Step 1: Compute rock–explosive impedance ratio Z = ρ_rock × Vp_rock / (ρ_ANFO × Vd_ANFO). Assume ρ_rock = 2.65 g/cm³ = 2650 kg/m³ → Z = (2650 × 4200) / (850 × 4000) ≈ 3.28.
2.
Step 2: Apply Konya–Walters: B = 0.17 × (Vd × ρ_exp)^0.5 × (UCS)^−0.25 × (x₅₀)^0.5 × Z^0.3. Plug values: B = 0.17 × (4000 × 850)^0.5 × (120)^−0.25 × (0.35)^0.5 × (3.28)^0.3.
3.
Step 3: Calculate: (4000×850)^0.5 ≈ 1844; 120^−0.25 ≈ 0.841; 0.35^0.5 ≈ 0.592; 3.28^0.3 ≈ 1.39 → B ≈ 0.17 × 1844 × 0.841 × 0.592 × 1.39 ≈ 22.3 m. Adjust for bench height: max burden ≤ 0.8 × H = 0.8 × 12 = 9.6 m → final B = 9.6 m (capped).
Answer:
The calculated burden is 22.3 m, but constrained by bench geometry to 9.6 m—confirming need for multi-row delay sequencing rather than single-row design.
🏗️ Real-World Application
At the Cadia East SAG mill expansion (NSW, Australia), engineers redesigned the primary blast pattern after encountering excessive fines (<10 mm) in saturated porphyry. Hydraulic modeling showed fines increased slurry viscosity by 35%, overloading cyclones.
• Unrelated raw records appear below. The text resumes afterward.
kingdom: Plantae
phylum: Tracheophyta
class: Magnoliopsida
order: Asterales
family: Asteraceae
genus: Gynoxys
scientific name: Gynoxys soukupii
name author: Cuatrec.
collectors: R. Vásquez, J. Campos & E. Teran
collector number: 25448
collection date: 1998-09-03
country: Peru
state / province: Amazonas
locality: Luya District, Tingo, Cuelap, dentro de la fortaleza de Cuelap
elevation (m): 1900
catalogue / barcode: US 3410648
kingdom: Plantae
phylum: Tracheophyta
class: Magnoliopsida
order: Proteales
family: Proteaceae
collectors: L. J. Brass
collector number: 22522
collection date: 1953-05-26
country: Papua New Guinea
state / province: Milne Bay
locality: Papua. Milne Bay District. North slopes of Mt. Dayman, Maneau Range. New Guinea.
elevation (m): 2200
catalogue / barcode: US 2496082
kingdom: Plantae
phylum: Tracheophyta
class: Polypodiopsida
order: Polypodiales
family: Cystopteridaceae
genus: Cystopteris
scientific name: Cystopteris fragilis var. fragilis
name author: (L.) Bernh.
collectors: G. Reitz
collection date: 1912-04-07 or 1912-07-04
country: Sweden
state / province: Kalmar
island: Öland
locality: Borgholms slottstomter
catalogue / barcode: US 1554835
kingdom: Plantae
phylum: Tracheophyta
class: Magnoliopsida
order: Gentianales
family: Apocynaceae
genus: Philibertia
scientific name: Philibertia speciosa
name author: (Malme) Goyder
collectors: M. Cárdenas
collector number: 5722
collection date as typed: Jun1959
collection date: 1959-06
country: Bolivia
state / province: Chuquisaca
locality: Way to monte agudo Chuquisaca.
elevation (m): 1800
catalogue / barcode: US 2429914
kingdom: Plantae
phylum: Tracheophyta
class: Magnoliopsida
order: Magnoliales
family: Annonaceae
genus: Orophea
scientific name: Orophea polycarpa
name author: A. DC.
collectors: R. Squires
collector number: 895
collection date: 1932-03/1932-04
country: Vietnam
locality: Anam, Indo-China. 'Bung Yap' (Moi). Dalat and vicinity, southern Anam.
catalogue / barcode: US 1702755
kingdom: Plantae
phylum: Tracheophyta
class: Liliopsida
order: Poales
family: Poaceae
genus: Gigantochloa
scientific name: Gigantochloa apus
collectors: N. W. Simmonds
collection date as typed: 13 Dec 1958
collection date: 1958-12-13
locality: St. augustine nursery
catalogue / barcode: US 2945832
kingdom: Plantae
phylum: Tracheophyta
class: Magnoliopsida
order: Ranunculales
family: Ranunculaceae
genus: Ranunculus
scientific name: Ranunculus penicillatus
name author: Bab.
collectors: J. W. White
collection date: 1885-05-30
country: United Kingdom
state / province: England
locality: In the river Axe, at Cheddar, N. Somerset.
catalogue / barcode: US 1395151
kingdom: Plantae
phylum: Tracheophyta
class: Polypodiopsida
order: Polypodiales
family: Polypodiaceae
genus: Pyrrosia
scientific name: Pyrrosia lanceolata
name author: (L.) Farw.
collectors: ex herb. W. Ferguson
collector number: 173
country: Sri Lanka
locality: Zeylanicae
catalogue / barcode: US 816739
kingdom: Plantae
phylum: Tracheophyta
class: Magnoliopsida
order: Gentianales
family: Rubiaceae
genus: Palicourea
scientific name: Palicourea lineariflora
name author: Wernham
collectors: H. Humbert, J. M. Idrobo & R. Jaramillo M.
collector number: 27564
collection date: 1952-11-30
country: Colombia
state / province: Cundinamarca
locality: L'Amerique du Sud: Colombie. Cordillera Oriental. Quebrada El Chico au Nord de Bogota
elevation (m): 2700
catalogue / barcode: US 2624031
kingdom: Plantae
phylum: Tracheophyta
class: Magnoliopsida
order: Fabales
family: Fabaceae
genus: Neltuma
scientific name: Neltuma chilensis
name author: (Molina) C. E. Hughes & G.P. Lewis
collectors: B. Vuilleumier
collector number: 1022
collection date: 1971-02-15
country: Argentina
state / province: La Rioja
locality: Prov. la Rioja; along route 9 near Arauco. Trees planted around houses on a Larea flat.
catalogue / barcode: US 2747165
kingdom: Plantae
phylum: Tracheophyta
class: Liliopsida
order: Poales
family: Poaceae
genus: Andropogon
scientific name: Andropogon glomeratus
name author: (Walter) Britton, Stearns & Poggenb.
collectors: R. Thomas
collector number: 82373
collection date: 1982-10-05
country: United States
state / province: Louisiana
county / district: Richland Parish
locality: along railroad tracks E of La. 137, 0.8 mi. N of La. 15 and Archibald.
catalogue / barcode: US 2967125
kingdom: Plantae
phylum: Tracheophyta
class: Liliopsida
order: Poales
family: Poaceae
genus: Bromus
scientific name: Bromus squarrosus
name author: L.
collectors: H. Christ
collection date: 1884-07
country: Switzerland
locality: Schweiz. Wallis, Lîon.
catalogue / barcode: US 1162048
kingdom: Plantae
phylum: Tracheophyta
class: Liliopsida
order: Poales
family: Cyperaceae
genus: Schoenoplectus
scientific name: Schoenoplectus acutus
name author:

Using Konya–Walters with site-specific P-wave data (Vp = 3,850 m/s) and adjusted x₅₀ = 0.45 m, burden was increased from 7.2 m to 8.6 m, spacing widened to 10.1 m (B/S = 0.85), and powder factor reduced from 0.52 to 0.44 kg/m³. Post-blast fragmentation analysis (via digital image analysis) confirmed x₅₀ improved from 0.28 m to 0.43 m, reducing downstream grinding energy by 8.2% and lowering dewatering pump runtime by 11%.